What you have to do — Reading the listing that follows, count the lines where "Alder" appears, and answer with only that count.

Records for this task —
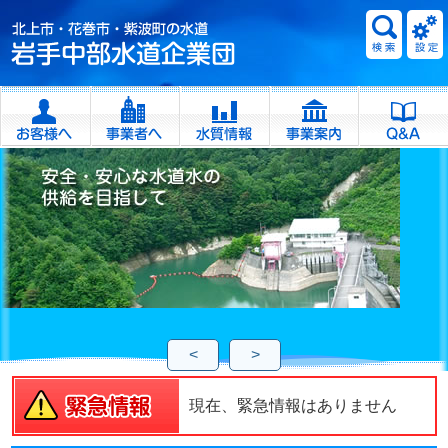
<
>
現在、緊急情報はありません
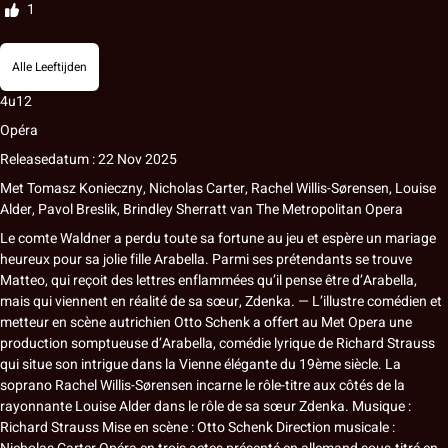
1
Alle Leeftijden
4u12
Opéra
Releasedatum : 22 Nov 2025
Met
Tomasz Konieczny, Nicholas Carter, Rachel Willis-Sørensen, Louise
Alder, Pavol Breslik, Brindley Sherratt
van
The Metropolitan Opera
Le comte Waldner a perdu toute sa fortune au jeu et espère un mariage
heureux pour sa jolie fille Arabella. Parmi ses prétendants se trouve
Matteo, qui reçoit des lettres enflammées qu’il pense être d’Arabella,
mais qui viennent en réalité de sa sœur, Zdenka. — L’illustre comédien et
metteur en scène autrichien Otto Schenk a offert au Met Opera une
production somptueuse d’Arabella, comédie lyrique de Richard Strauss
qui situe son intrigue dans la Vienne élégante du 19ème siècle. La
soprano Rachel Willis-Sørensen incarne le rôle-titre aux côtés de la
rayonnante Louise Alder dans le rôle de sa sœur Zdenka. Musique :
Richard Strauss Mise en scène : Otto Schenk Direction musicale :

Solution to this task — 2